EXTRACTED MATERIAL -
Content starts

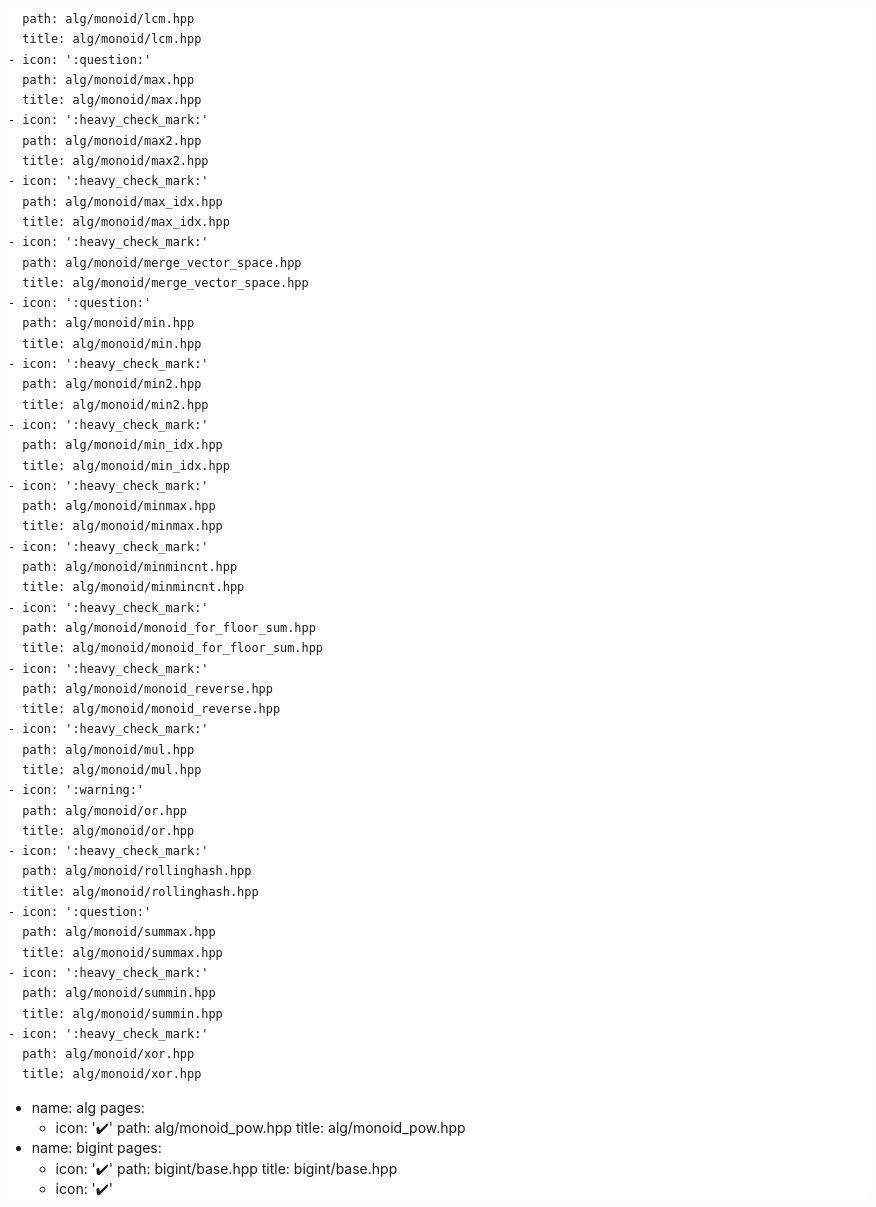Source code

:       path: alg/monoid/lcm.hpp
      title: alg/monoid/lcm.hpp
    - icon: ':question:'
      path: alg/monoid/max.hpp
      title: alg/monoid/max.hpp
    - icon: ':heavy_check_mark:'
      path: alg/monoid/max2.hpp
      title: alg/monoid/max2.hpp
    - icon: ':heavy_check_mark:'
      path: alg/monoid/max_idx.hpp
      title: alg/monoid/max_idx.hpp
    - icon: ':heavy_check_mark:'
      path: alg/monoid/merge_vector_space.hpp
      title: alg/monoid/merge_vector_space.hpp
    - icon: ':question:'
      path: alg/monoid/min.hpp
      title: alg/monoid/min.hpp
    - icon: ':heavy_check_mark:'
      path: alg/monoid/min2.hpp
      title: alg/monoid/min2.hpp
    - icon: ':heavy_check_mark:'
      path: alg/monoid/min_idx.hpp
      title: alg/monoid/min_idx.hpp
    - icon: ':heavy_check_mark:'
      path: alg/monoid/minmax.hpp
      title: alg/monoid/minmax.hpp
    - icon: ':heavy_check_mark:'
      path: alg/monoid/minmincnt.hpp
      title: alg/monoid/minmincnt.hpp
    - icon: ':heavy_check_mark:'
      path: alg/monoid/monoid_for_floor_sum.hpp
      title: alg/monoid/monoid_for_floor_sum.hpp
    - icon: ':heavy_check_mark:'
      path: alg/monoid/monoid_reverse.hpp
      title: alg/monoid/monoid_reverse.hpp
    - icon: ':heavy_check_mark:'
      path: alg/monoid/mul.hpp
      title: alg/monoid/mul.hpp
    - icon: ':warning:'
      path: alg/monoid/or.hpp
      title: alg/monoid/or.hpp
    - icon: ':heavy_check_mark:'
      path: alg/monoid/rollinghash.hpp
      title: alg/monoid/rollinghash.hpp
    - icon: ':question:'
      path: alg/monoid/summax.hpp
      title: alg/monoid/summax.hpp
    - icon: ':heavy_check_mark:'
      path: alg/monoid/summin.hpp
      title: alg/monoid/summin.hpp
    - icon: ':heavy_check_mark:'
      path: alg/monoid/xor.hpp
      title: alg/monoid/xor.hpp
  - name: alg
    pages:
    - icon: ':heavy_check_mark:'
      path: alg/monoid_pow.hpp
      title: alg/monoid_pow.hpp
  - name: bigint
    pages:
    - icon: ':heavy_check_mark:'
      path: bigint/base.hpp
      title: bigint/base.hpp
    - icon: ':heavy_check_mark:'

Content ends

EXERCISE BRIEF -
Tell how many lines in the records above contain "minmincnt", giving the number and no other words.

EXERCISE RESPONSE -
2